1. ## Year 8 maths. quick

Find all three-digit even numbers N such that 693 x N is a perfect square, that is, 693 x N = k to the power of 2 where k is an integer

i am in yr 8. please explain in easy words...:P but answer it completly (i know im mean but wat u have dun will work) thx!

i get it and how it works but how did u get 693 = the factors 7,3,11. how did u get those 3 numbers?

2. Originally Posted by claudeluvstwilight

Find all three-digit even numbers N such that 693 x N is a perfect square, that is, 693 x N = k to the power of 2 where k is an integer
$\displaystyle 693 = 3^2 \cdot 7 \cdot 11$

So any number we multiply this by to make a perfect square has to contain factors of 7 and 11. Since this number has to be even as well, it needs to contain a $\displaystyle 4 = 2^2$.

The smallest N that qualifies is 308. I leave it to you to find the rest (if any).

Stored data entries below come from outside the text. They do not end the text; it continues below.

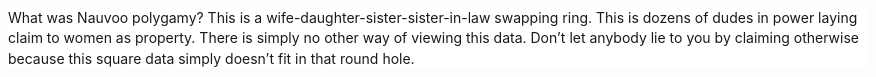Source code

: What was Nauvoo polygamy? This is a wife-daughter-sister-sister-in-law
swapping ring. This is dozens of dudes in power laying claim to women as
property. There is simply no other way of viewing this data. Don’t let
anybody lie to you by claiming otherwise because this square data simply
doesn’t fit in that round hole.

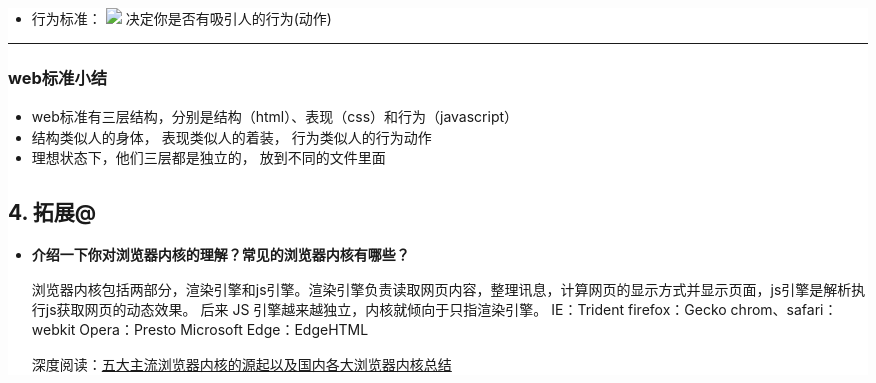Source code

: 



* 行为标准：   <img src="media/hb3.jpg"  width="420"   />  决定你是否有吸引人的行为(动作)

****

### web标准小结

* web标准有三层结构，分别是结构（html）、表现（css）和行为（javascript）  
* 结构类似人的身体， 表现类似人的着装， 行为类似人的行为动作
* 理想状态下，他们三层都是独立的， 放到不同的文件里面

## 4. 拓展@

* **介绍一下你对浏览器内核的理解？常见的浏览器内核有哪些？**

  浏览器内核包括两部分，渲染引擎和js引擎。渲染引擎负责读取网页内容，整理讯息，计算网页的显示方式并显示页面，js引擎是解析执行js获取网页的动态效果。 后来 JS 引擎越来越独立，内核就倾向于只指渲染引擎。
  IE：Trident 
  firefox：Gecko 
  chrom、safari：webkit 
  Opera：Presto 
  Microsoft Edge：EdgeHTML

  深度阅读：[五大主流浏览器内核的源起以及国内各大浏览器内核总结](http://blog.csdn.net/summer_15/article/details/71249203) 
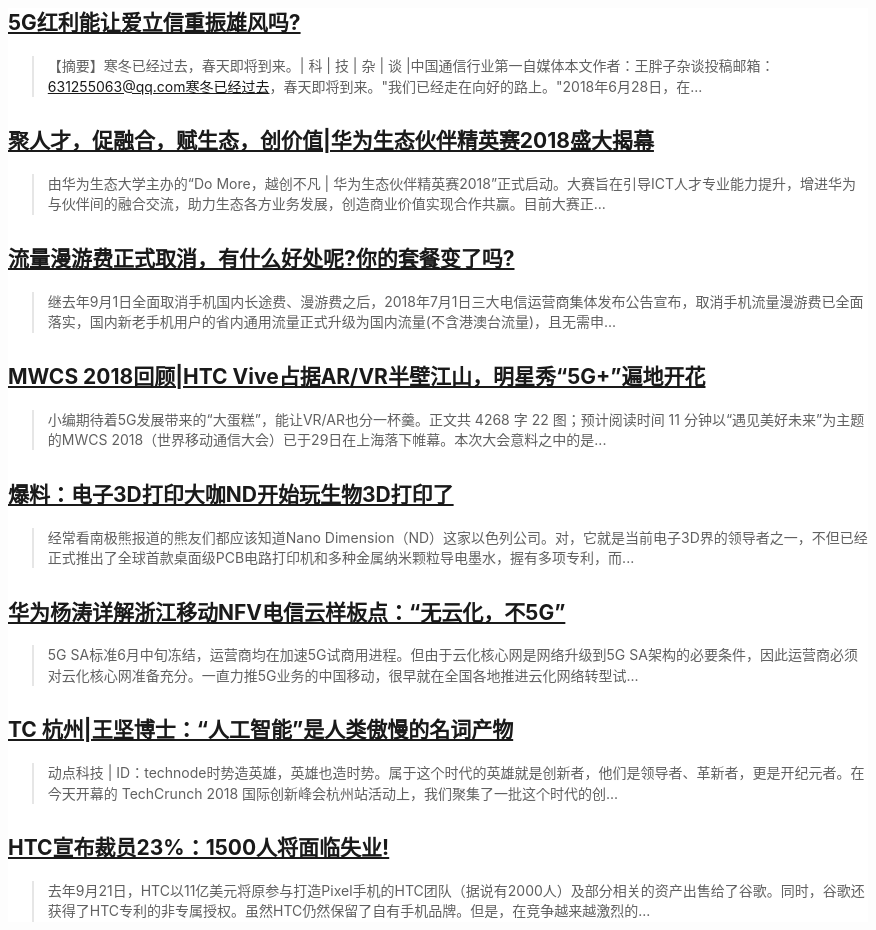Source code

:  ## [5G红利能让爱立信重振雄风吗?](http://mp.weixin.qq.com/s?src=11&timestamp=1530590407&ver=975&signature=aWib3HEpuCwd7McrEKTgg-SZeCuxjpTxffK7*lryL9TMlIM-r7ph0Df6z3JI1zbt27durvRBWuAmqU2jQX*N5-lHBZkdNGiecE0RhgNAatDGeucwN*FjDzEiV4odtK9G&new=1)
 > 【摘要】寒冬已经过去，春天即将到来。| 科 | 技 | 杂 | 谈 |中国通信行业第一自媒体本文作者：王胖子杂谈投稿邮箱：631255063@qq.com寒冬已经过去，春天即将到来。&quot;我们已经走在向好的路上。&quot;2018年6月28日，在...
 ## [聚人才，促融合，赋生态，创价值|华为生态伙伴精英赛2018盛大揭幕](http://mp.weixin.qq.com/s?src=11&timestamp=1530590407&ver=975&signature=j8OqIEoUvPEhzXE4vfFDGQvoRHPoDxsb1gO8Or2T17LoatVGcwOlmqjl8G1lOGRoIB--BRSVtjgtxGwd0mz*jAF-K7TnF86o8F0CS8pgwK9Uk1zbqcGq7-qu9XyxDEQS&new=1)
 > 由华为生态大学主办的“Do More，越创不凡 | 华为生态伙伴精英赛2018”正式启动。大赛旨在引导ICT人才专业能力提升，增进华为与伙伴间的融合交流，助力生态各方业务发展，创造商业价值实现合作共赢。目前大赛正...
 ## [流量漫游费正式取消，有什么好处呢?你的套餐变了吗?](http://mp.weixin.qq.com/s?src=11&timestamp=1530590407&ver=975&signature=JXFzCDfOL66u9EnQctdLFcA-iTFZNY075kh4UIu9gyISVrvQggBofARFEu2UT9ZYQ2S*SVkBeukyOeLueBqjAIfPjnl2b5HqLuo0eSMJ0qe7TbRBRdiYGHzk6x4ZW-kB&new=1)
 > 继去年9月1日全面取消手机国内长途费、漫游费之后，2018年7月1日三大电信运营商集体发布公告宣布，取消手机流量漫游费已全面落实，国内新老手机用户的省内通用流量正式升级为国内流量(不含港澳台流量)，且无需申...
 ## [MWCS 2018回顾|HTC Vive占据AR/VR半壁江山，明星秀“5G+”遍地开花](http://mp.weixin.qq.com/s?src=11&timestamp=1530590407&ver=975&signature=iroi93FY8Y1yac7wzBrXd61MLz9gYPG1NcYE4VHmZK-Um9jSd98elvIfQC9kIrVZopK4h6S*HTgar0P2FQiV3s*VXkKeMOGXKkqvZbc5FuM9c0XnYC6tRbOqvNzApdka&new=1)
 > 小编期待着5G发展带来的“大蛋糕”，能让VR/AR也分一杯羹。正文共 4268 字 22 图；预计阅读时间 11 分钟以“遇见美好未来”为主题的MWCS 2018（世界移动通信大会）已于29日在上海落下帷幕。本次大会意料之中的是...
 ## [爆料：电子3D打印大咖ND开始玩生物3D打印了](http://mp.weixin.qq.com/s?src=11&timestamp=1530590407&ver=975&signature=b1txtOqNVxO5*pJYbZG69KrTXmLbZfo0uq802GbwhJlRNGG-OoDed0DQD0CLB7fVDPcigdDhzJM8JRUZFMa0NE23sQWCC07*-bAvrGNuCg23vBFBR4imFowVgzHH24E4&new=1)
 > 经常看南极熊报道的熊友们都应该知道Nano Dimension（ND）这家以色列公司。对，它就是当前电子3D界的领导者之一，不但已经正式推出了全球首款桌面级PCB电路打印机和多种金属纳米颗粒导电墨水，握有多项专利，而...
 ## [华为杨涛详解浙江移动NFV电信云样板点：“无云化，不5G”](http://mp.weixin.qq.com/s?src=11&timestamp=1530590407&ver=975&signature=ATxL7YFm6az7g2PzfaEgqsGtFoY8gXVgR6ezSUq39199*LIynGGYhFSCWUS3jbBYuO4Oi41fy3yAUsS0iUF8iP0DZncuEqMrip19LLQUA1hk5NEZYYwjFaegm8ZTtV0V&new=1)
 > 5G SA标准6月中旬冻结，运营商均在加速5G试商用进程。但由于云化核心网是网络升级到5G SA架构的必要条件，因此运营商必须对云化核心网准备充分。一直力推5G业务的中国移动，很早就在全国各地推进云化网络转型试...
 ## [TC 杭州|王坚博士：“人工智能”是人类傲慢的名词产物](http://mp.weixin.qq.com/s?src=11&timestamp=1530590407&ver=975&signature=0zhgrxwL3DTyhvFHU1ik9m-1fPC0rvR3W8t2HpYMrZx7mhEbPHovX0DaNLqy4GHSLGiHf4laQd8J11Q-h5-rsMRSMfSGiRpN8I2ViothhT9kaku4y0IDfQY9MQWBrtdE&new=1)
 > 动点科技 | ID：technode时势造英雄，英雄也造时势。属于这个时代的英雄就是创新者，他们是领导者、革新者，更是开纪元者。在今天开幕的 TechCrunch 2018 国际创新峰会杭州站活动上，我们聚集了一批这个时代的创...
 ## [HTC宣布裁员23%：1500人将面临失业!](http://mp.weixin.qq.com/s?src=11&timestamp=1530590407&ver=975&signature=g8R70BOdSBNLONNapigXvGOnLlr2koxid6GNyBX7T3Zmo4wOpwxcTAS01c3iWo4Bq9KMEcONTMG6ud9bJkULjfEsDEWgltyFjslWS-ik65adljIIZQGEQz0mHGY7mwrN&new=1)
 > 去年9月21日，HTC以11亿美元将原参与打造Pixel手机的HTC团队（据说有2000人）及部分相关的资产出售给了谷歌。同时，谷歌还获得了HTC专利的非专属授权。虽然HTC仍然保留了自有手机品牌。但是，在竞争越来越激烈的...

Hint: What is the smallest number you can multiply this by and still leave the product a perfect square?

-Dan

3. Hello

Originally Posted by claudeluvstwilight

Find all three-digit even numbers N such that 693 x N is a perfect square, that is, 693 x N = k to the power of 2 where k is an integer
$\displaystyle 693=63*11=7*9*11=7^1*3^2*11^1.$

A perfect square is formed by the product of numbers to an even power.

So here, you have to multiply 693 by a number that will yield even powers of 7, 3, 11 in the product.

$\displaystyle 7^1 \rightarrow \text{multiply by {\color{red}7}} \rightarrow 7^2$

$\displaystyle 3^2 \rightarrow \text{OK.}$

$\displaystyle 11^1 \rightarrow \text{multiply by {\color{red}11}} \rightarrow 11^2$

--> $\displaystyle N=7*11=77$

Multiply N by all perfect squares, until you don't have 3-digit numbers anymore.

$\displaystyle 4*77=\boxed{308} \rightarrow \text{OK.}$
$\displaystyle 9*77=\boxed{693} \rightarrow \text{OK.}$
$\displaystyle 16*77=1232 \rightarrow \text{not OK.}$

Is it clear enough ?

4. Originally Posted by Moo
Hello

$\displaystyle 693=63*11=7*9*11=7^1*3^2*11^1.$

A perfect square is formed by the product of numbers to an even power.

So here, you have to multiply 693 by a number that will yield even powers of 7, 9, 11 in the product.

$\displaystyle 7^1 \rightarrow \text{multiply by {\color{red}7}} \rightarrow 7^2$

$\displaystyle 3^2 \rightarrow \text{OK.}$

$\displaystyle 11^1 \rightarrow \text{multiply by {\color{red}11}} \rightarrow 11^2$

--> $\displaystyle N=7*11=77$
But 9 is 3 squared.

-Dan

5. Originally Posted by topsquark
But 9 is 3 squared.

-Dan
I edited some things in my rush

6. Intereted in this one, does that mean tht 308 isthe only possible answer? How do we know for sure because it has to be even.

wasn't it stated that it must be divsible by 3 and to get perfect square you must times all the number by the same thing. E.g. 11 sqauredx 7 squared x 3 squared?

im confused